------ Records for processing ------

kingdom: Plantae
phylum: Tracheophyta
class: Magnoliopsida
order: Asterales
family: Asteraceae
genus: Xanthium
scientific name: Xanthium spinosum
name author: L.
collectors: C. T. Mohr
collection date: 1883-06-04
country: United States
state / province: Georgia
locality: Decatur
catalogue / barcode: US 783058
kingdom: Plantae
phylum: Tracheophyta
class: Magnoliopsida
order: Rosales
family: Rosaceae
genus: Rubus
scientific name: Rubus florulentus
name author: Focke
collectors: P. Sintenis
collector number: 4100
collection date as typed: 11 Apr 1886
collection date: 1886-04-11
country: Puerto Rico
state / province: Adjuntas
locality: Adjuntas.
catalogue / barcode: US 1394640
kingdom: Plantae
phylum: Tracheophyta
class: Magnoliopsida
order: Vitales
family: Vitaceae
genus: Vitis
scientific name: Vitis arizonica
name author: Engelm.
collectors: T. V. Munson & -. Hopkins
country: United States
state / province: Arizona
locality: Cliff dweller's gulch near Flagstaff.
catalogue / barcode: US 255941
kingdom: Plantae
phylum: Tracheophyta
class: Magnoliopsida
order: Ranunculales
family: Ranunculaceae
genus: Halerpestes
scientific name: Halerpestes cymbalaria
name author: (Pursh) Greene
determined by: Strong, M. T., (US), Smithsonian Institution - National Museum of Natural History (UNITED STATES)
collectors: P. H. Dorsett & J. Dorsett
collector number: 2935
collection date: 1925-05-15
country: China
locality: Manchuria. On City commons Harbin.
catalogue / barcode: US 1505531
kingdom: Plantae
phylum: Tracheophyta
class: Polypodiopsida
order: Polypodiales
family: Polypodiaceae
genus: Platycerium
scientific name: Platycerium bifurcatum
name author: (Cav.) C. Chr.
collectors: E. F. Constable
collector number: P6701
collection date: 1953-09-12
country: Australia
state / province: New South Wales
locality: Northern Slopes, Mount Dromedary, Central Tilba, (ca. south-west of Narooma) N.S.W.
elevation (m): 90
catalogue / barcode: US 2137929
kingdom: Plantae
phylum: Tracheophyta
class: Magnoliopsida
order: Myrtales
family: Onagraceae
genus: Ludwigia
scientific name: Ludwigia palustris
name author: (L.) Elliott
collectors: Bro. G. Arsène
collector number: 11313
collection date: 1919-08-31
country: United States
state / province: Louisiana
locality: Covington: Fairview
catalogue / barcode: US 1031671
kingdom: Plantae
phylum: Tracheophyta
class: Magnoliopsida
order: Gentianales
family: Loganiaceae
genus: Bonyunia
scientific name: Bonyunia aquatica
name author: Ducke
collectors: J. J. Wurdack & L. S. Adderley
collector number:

------

# Your instructions:
Lay out the lines of the entries above as a numbered list, from the very first line through the line that holds "catalogue / barcode: US 783058", with both ends included and blank lines left out.

# Solution:
1. kingdom: Plantae
2. phylum: Tracheophyta
3. class: Magnoliopsida
4. order: Asterales
5. family: Asteraceae
6. genus: Xanthium
7. scientific name: Xanthium spinosum
8. name author: L.
9. collectors: C. T. Mohr
10. collection date: 1883-06-04
11. country: United States
12. state / province: Georgia
13. locality: Decatur
14. catalogue / barcode: US 783058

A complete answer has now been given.